"Lavoro duramente lo stesso. Non sento oggi la differenza. Io mollerò solo quando sarò morto. Con questa sindrome da Don Chisciotte, tutto sommato, mi trovo anche parecchio a mio agio". Il 19 ottobre 1992, quando a causa di un incidente sul lavoro i medici furono costretti ad amputargli un braccio (finito nel motore di un trattore mentre aiutava una persona), Stefano Bertuzzi aveva solo 24 anni e dopo 30 anni fa ancora il mestiere che ha sempre voluto fare e sa fare bene: il muratore, a Perino, nel piacentino. "E' più brutto da fuori che da 'dentro' – racconta al quotidiano Libertà – cioè vivere così fa più impressione forse a chi non sa cosa voglia dire". Stefano Bertuzzi è al centro delle fotografie di un concorso online di Verona – 'Costruire', parte del corso di fotografia 'Nshot Academy' – visto dagli occhi di Nataliia Matiash, una mamma bobbiese di origine ucraina.

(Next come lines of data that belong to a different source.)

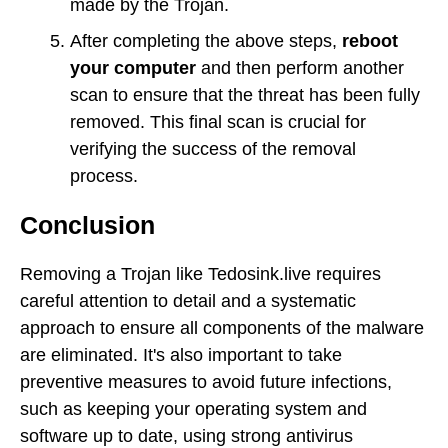
made by the Trojan.
After completing the above steps,
reboot
your computer
and then perform another
scan to ensure that the threat has been fully
removed. This final scan is crucial for
verifying the success of the removal
process.
Conclusion
Removing a Trojan like Tedosink.live requires
careful attention to detail and a systematic
approach to ensure all components of the malware
are eliminated. It's also important to take
preventive measures to avoid future infections,
such as keeping your operating system and
software up to date, using strong antivirus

A convincerla a ritrarre il muratore è stato il figlio di lei, Alessandro, di 5 anni. "Un giorno mentre mio marito faceva una passeggiata con Ale si sono incontrati per caso e mio figlio d'istinto lo ha abbracciato forte. Da quel momento sono amici. Mio figlio lo adora", ha spiegato la fotografa. Negli scatti Nataliia Matiash ha cercato di far emergere tutta la normalità di Bertuzzi, "ce ne sono solo un paio in cui è evidente la sua mutilazione. Nelle altre è un muratore come tantissimi altri". Stefano Bertuzzi, del resto, è uno che si è fatto da solo. "Sono un artigiano – dice – ora ho una mia ditta e sono sempre stato abituato a cavarmela da me, a prendermi cura di quel che sono". La sua storia viene fuori in particolare dai tatuaggi sparsi sul corpo. "Io volevo solo esprimere negli scatti tutta la sua potente dignità – sottolinea la fotografa – valorizzandone la normalità, quella che mio figlio ha saputo cogliere in quell'abbraccio".

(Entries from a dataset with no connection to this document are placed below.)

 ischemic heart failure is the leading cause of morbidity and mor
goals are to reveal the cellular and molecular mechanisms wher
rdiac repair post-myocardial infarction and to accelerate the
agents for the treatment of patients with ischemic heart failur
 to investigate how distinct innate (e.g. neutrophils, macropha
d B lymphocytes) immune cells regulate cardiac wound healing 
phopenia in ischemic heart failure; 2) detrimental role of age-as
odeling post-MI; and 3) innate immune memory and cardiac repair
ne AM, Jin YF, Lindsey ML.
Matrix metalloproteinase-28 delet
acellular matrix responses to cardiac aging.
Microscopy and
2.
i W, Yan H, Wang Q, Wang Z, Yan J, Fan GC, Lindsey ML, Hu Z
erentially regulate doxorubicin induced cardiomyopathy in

Negli scatti c'è la mappa dei tatuaggi del muratore piacentino. L'asso di picche sul polso ("quando persi una partita a carte"), un aquila, un lupo, un serpente, un orso. L'elmo della battaglia delle Termopili o la scritta cinese, "il nome di una donna". E quella frase a chiare lettere: "Vivi libero o muori". Stefano Bertuzzi, del resto, lo fa da trenta anni. "In valle tutti lo conoscono, anche se pochi sanno come si chiama. Lui dice che preferisce sempre parlare solo ai cani e ai bambini, in realtà ha un cuore grande", assicura Nataliia Matiash (ANSA).